Entries supplied:
..............................

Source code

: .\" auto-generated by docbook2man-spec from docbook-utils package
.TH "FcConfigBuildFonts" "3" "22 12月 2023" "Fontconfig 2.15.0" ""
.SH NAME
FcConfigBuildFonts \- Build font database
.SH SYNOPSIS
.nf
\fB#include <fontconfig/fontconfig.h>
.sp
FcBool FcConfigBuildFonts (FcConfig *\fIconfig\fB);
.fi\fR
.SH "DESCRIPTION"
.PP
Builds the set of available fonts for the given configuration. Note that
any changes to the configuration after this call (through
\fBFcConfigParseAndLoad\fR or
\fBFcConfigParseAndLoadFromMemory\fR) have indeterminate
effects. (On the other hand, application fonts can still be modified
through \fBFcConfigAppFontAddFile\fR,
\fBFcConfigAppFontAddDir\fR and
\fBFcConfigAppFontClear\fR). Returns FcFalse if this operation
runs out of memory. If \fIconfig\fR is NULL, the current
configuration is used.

..............................

Instruction: The reply should consist of all the records, repeated exactly.

Exercise output:
Source code

: .\" auto-generated by docbook2man-spec from docbook-utils package
.TH "FcConfigBuildFonts" "3" "22 12月 2023" "Fontconfig 2.15.0" ""
.SH NAME
FcConfigBuildFonts \- Build font database
.SH SYNOPSIS
.nf
\fB#include <fontconfig/fontconfig.h>
.sp
FcBool FcConfigBuildFonts (FcConfig *\fIconfig\fB);
.fi\fR
.SH "DESCRIPTION"
.PP
Builds the set of available fonts for the given configuration. Note that
any changes to the configuration after this call (through
\fBFcConfigParseAndLoad\fR or
\fBFcConfigParseAndLoadFromMemory\fR) have indeterminate
effects. (On the other hand, application fonts can still be modified
through \fBFcConfigAppFontAddFile\fR,
\fBFcConfigAppFontAddDir\fR and
\fBFcConfigAppFontClear\fR). Returns FcFalse if this operation
runs out of memory. If \fIconfig\fR is NULL, the current
configuration is used.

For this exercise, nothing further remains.